Have you come across terms like “in-house listing” or “off-market listing?” These are all different names for the same type of listing, more commonly known as a pocket listing. But what is a pocket listing exactly?
In this post, we’ll discuss pocket listings, including who should use them and how they’re different from standard listings.
What Is a Pocket Listing?
Usually, a traditional listing is put on a multiple listing service (MLS) by the listing agent. The information on the home is then available to any Realtor with access to the MLS of that local market.
So how is a pocket listing different? A pocket listing is not listed on a multiple listing service (MLS). Because it is not available to the public, it is in the “pocket” of the listing agent.
That listing agent will then try to market that property through word-of-mouth or through private online networks where they think they can find an interested buyer. Or, the seller might have a buyer in mind already.
When Should You Use a Pocket Listing?
Why would someone not want to list their home on the MLS? Pocket listings are beneficial in a few different cases.
First, one use for a pocket listing is if the home belongs to a celebrity, politician, or other public figure who wants to keep the sale of their home private.
Public figures may want to do this for their own privacy and safety, as well as to limit visits to the home from people who have no intention of actually buying. A pocket listing can ensure that only serious buyers have access to the home.
Another time to use a pocket listing is if the seller already has a buyer in mind. There’s no point in the seller putting the home on the MLS if they already have a buyer willing to pay the asking price. This could be a neighbor, family member, or friend who has always had an interest in owning the property.
Lastly, another use for pocket listings is to test a home on the market before placing it on the MLS. This way, the listing agent can determine if the price is fair or not and then raise or lower it depending on the reaction they get.
The MLS tracks the price history and how many days the property has been listed. Using a pocket listing to test a home’s price means the seller can avoid lowering the asking price and having their home listed for too long on the MLS. These are both negative signs that buyers and agents will look at when considering a home.
Downsides of a Pocket Listing
While these scenarios sound like good reasons to use pocket listings, there are actually far more downsides to this type of listing. In fact, if you’re wondering “what is a pocket listing” because you’re thinking about selling your home this way, you should reconsider.
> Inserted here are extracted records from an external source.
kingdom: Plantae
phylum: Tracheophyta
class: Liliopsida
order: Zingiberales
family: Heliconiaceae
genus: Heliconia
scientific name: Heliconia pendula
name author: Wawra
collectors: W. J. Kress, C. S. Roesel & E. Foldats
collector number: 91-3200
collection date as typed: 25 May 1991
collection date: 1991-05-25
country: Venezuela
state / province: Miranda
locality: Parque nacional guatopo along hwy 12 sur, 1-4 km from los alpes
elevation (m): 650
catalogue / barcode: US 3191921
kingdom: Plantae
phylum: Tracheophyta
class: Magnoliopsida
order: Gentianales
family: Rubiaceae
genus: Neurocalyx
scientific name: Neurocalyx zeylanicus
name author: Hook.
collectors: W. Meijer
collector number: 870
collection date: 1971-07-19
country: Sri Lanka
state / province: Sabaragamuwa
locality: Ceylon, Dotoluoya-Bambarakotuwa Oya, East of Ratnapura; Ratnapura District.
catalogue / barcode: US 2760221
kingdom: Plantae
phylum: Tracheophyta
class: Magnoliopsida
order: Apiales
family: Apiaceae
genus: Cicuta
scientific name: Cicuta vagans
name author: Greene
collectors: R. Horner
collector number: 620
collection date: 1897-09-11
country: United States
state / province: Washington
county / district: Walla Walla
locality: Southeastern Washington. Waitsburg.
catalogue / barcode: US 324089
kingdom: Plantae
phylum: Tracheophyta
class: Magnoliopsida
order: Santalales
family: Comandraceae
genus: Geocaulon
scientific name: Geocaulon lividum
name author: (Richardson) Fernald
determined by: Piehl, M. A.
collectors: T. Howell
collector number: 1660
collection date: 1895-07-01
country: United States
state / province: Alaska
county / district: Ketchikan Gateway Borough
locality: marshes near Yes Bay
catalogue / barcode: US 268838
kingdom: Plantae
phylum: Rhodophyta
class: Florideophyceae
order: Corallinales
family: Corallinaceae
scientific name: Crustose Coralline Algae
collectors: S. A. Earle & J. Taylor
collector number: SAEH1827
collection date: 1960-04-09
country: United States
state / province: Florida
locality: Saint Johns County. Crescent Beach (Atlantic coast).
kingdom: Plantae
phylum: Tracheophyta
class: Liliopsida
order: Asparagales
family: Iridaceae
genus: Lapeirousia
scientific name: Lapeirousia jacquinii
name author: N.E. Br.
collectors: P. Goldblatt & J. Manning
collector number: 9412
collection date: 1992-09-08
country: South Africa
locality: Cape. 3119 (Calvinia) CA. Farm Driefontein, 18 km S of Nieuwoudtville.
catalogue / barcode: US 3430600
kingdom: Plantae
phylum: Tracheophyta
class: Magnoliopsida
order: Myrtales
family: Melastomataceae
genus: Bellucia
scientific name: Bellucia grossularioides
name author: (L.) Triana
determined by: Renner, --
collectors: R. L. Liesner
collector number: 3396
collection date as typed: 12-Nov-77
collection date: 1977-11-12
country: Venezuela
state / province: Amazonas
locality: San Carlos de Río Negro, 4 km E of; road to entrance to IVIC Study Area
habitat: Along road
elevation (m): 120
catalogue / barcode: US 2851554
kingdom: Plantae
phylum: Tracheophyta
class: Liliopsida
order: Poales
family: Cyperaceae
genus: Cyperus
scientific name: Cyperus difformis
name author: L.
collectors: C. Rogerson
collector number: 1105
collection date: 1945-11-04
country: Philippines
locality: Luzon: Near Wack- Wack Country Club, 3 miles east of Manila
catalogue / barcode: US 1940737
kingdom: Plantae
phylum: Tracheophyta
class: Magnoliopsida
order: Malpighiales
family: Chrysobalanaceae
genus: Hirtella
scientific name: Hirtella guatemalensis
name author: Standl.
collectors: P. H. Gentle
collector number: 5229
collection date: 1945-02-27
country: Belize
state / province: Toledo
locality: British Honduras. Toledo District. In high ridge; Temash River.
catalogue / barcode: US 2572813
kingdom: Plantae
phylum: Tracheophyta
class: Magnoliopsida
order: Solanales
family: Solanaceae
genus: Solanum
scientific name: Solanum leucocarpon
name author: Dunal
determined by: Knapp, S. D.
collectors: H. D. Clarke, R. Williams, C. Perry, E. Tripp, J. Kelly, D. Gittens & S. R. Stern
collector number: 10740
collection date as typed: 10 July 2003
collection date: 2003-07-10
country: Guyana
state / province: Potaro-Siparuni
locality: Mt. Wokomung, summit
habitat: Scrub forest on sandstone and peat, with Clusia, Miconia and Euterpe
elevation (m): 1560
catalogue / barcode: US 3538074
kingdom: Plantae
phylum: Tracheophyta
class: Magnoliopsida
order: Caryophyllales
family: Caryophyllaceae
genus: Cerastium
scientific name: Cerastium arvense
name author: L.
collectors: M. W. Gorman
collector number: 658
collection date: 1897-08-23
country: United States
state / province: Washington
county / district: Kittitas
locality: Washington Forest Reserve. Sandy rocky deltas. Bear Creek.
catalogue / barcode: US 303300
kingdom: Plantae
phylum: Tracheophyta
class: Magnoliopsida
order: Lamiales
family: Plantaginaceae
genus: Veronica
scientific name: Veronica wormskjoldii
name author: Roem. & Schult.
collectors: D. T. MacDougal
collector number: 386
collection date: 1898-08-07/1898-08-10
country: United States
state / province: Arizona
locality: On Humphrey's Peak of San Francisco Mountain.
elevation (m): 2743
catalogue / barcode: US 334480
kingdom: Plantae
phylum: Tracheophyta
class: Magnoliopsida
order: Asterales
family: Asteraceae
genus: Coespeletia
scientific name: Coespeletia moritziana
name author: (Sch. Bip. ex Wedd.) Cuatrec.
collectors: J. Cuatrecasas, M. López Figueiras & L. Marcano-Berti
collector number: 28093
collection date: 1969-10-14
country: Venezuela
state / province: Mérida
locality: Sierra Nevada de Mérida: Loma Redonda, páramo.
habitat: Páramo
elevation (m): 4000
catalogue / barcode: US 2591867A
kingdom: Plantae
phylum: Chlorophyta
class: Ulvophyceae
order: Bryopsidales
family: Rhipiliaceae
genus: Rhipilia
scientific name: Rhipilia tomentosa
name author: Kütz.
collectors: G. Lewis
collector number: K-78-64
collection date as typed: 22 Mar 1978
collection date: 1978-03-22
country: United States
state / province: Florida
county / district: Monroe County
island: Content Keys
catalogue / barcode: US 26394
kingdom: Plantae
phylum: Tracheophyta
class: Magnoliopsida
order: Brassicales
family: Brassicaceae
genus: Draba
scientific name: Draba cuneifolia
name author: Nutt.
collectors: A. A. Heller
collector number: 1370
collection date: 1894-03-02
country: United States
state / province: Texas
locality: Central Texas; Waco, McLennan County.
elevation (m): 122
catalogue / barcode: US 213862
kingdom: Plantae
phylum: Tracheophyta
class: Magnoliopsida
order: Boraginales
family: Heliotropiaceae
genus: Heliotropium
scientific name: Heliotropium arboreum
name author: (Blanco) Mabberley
In general, sellers, buyers, and agents should avoid pocket listings.
One reason pocket listings are bad for sellers is that they miss out on the opportunity to get the maximum amount of marketing and exposure for their home. When this happens, the seller might end up getting a price for their home that is too low.
When a home is listed privately, there is less of a chance that the seller can create a bidding war for their home. A bidding war is beneficial because the seller might come away with a higher amount than they originally asked for.
The other downside to pocket listings is that it can be harder to make sure Realtors comply with anti-discrimination laws. The real estate agent may show the home to only certain groups of buyers without realizing it, which excludes many other potentially interested buyers. With a traditional listing, you give a greater number of buyers a fair chance at purchasing the home.
Pocket Listings Affect MLS Accuracy
Real estate agents also might want to avoid pocket listings to ensure an accurate MLS database. All Realtors rely on the MLS for up-to-date information about different markets. In addition, sites like Zillow and Trulia collect data from MLSs to give their users accurate data.
When the information on a home is not available on the MLS, it throws off the data for other home valuations in the area.
For this reason, the National Association of Realtors officially banned pocket listings as of May 2020. NAR’s “Clear Cooperation Policy” requires that Realtors list the properties they are working with on the MLS within one business day of marketing it to the public.
Lastly, a significant downside to pocket listings is an increased risk of having a dual agent scenario. In this case, a single agent represents both the buyer and seller in a single transaction.
When this happens, it’s hard to know if the agent truly has your best interest at heart. Particularly if you’re the buyer, you have to be mindful that the listing agent has an obligation to get the best price for the seller. This means you might end up paying way too high.
So if you do decide to purchase a pocket listing, at least be sure to hire your own real estate agent to represent you in the transaction.
Final Thoughts On Pocket Listings
So, now that we’ve answered the question, “what is a pocket listing,” should you work with them if you’re a real estate agent? And if you’re a buyer or seller, should you buy or list a property this way?
Overall, it’s best to avoid pocket listings unless you have a good reason for wanting to keep the sale or purchase of your home private. To get the best price for your home and sell it as quickly as possible, you need as much professional marketing and exposure as you can get.